Everette Wood has a passion for farming, personally and professionally. He grew up on a farm in Carrollton, Missouri, and worked for the U.S. Department of Agriculture. Now retired, the Sedalia, Missouri, resident enjoys management and improvement of his family farm and seeing his sons and grandsons take an interest in agriculture.
“I was doing a little bit of work with tractors and things, and since I’ve been sick, I haven’t done much of that,” Wood said. “Watching the farm and observing what’s going on in and driving around and seeing things on the farm is interesting to me.”
Wood had to curtail his farm work last summer, when he began having trouble urinating. It got so bad that he ended up at MU Health Care’s emergency department for an evaluation.
Urologist Katie Murray, DO, who previously treated Wood for kidney cancer, diagnosed Wood with an enlarged prostate. Wood took medications for the condition for four weeks until it was clear they weren’t working. Wood relied on a catheter to urinate.
“When medications fail, patients are referred to a urologist to discuss the next treatment options, which are often surgical — the gold standard being a transurethral resection of the prostate or TURP,” Murray said. “In select patients, other modalities are reasonable, such as a prostate embolization.”
The TURP procedure cuts away extra prostate tissue that blocks the urinary path, which would have allowed Wood to return to his normal lifestyle. However, this procedure comes with its own risks. Wood chose to proceed with a newer procedure called prostate artery embolization.
“My prostate was so large that Dr. Murray couldn’t do the normal TURP procedure,” Wood said. “She said that MU Health Care was doing this new procedure where they’re running a catheter down your artery into the prostate and actually stopping the blood flow to the prostate.”
Physicians at MU Health Care are able to embolize the prostate, which means finding the arteries that feed the prostate and blocking them — kind of like giving your prostate a heart attack.

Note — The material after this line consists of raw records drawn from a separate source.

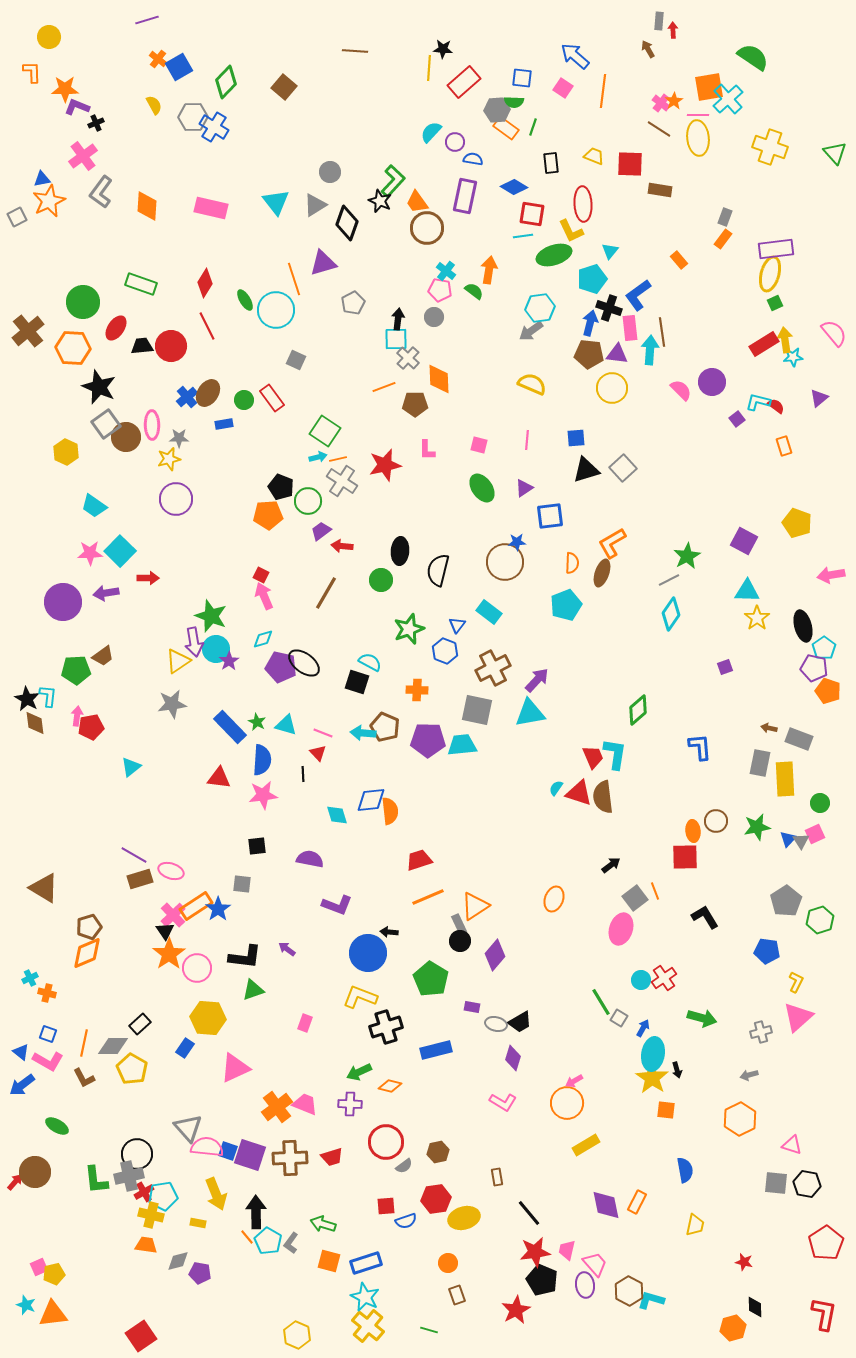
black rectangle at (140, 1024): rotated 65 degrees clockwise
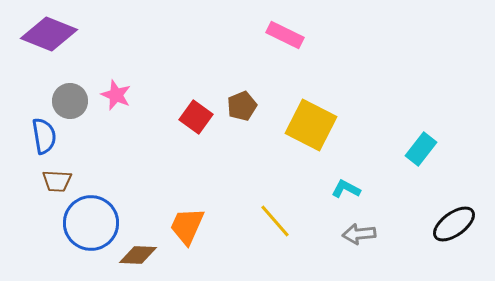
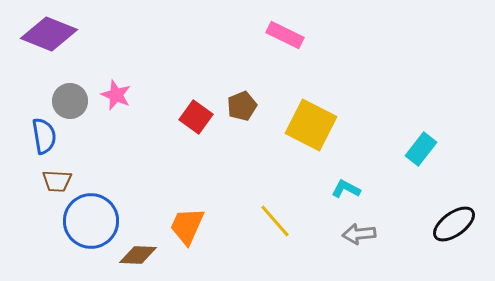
blue circle: moved 2 px up
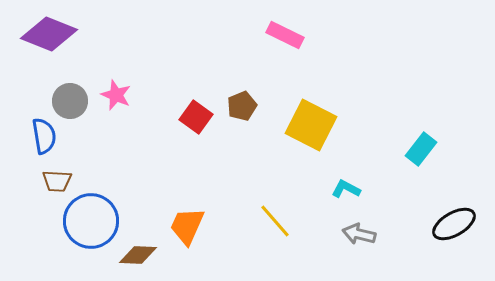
black ellipse: rotated 6 degrees clockwise
gray arrow: rotated 20 degrees clockwise
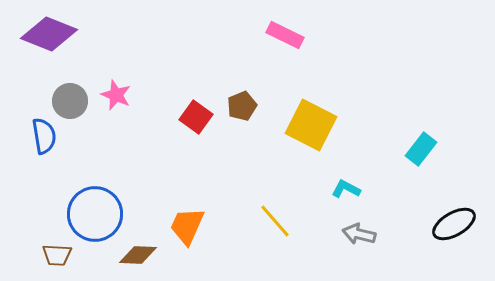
brown trapezoid: moved 74 px down
blue circle: moved 4 px right, 7 px up
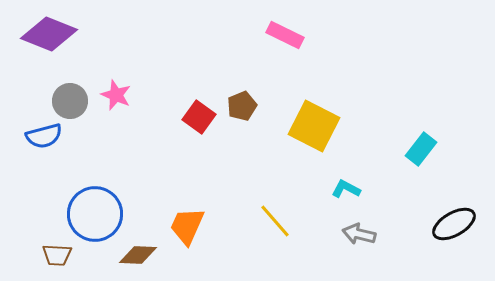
red square: moved 3 px right
yellow square: moved 3 px right, 1 px down
blue semicircle: rotated 84 degrees clockwise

Recently approved by the U.S. Food and Drug Administration, the procedure is minimally invasive and allows patients to go home the same day in most cases. Physicians insert a catheter through the groin or the left wrist and thread it to the pelvis. From there, small particles are injected to obstruct blood flow to the prostate. That ultimately shrinks the size of the organ.
Patients will see improvement in quality of life in as little as six weeks. Eventually the particles are absorbed by the body, but in the meantime, the excess prostate tissue continues to shrink.
“I was at the point where if this procedure hadn’t worked, I was going to have some major surgery where they went in and took the prostate out,” Wood said.
An enlarged prostate is a common diagnosis. Most men over the age of 50 have a prostate that’s grown over normal size. As men age, the prostate continues to grow, often causing problems. Murray said men who have trouble urinating, don’t feel they have emptied their bladder completely, feel the sudden urge to urinate or get up multiple times at night to urinate should discuss these symptoms with their primary care physician or urologist.
“This is the first time in mid-Missouri that we have physicians with specialized training and experience with prostatic embolization,” Murray said. “This is another option urologists can now offer their patients with enlarged prostate.”
Within weeks after his procedure, Wood felt better and was looking forward to returning to farm life.
“I’m back to feeling like a normal person again,” Wood said. “It’s been a great procedure, and it’s worked out really well. I’m getting better each day.”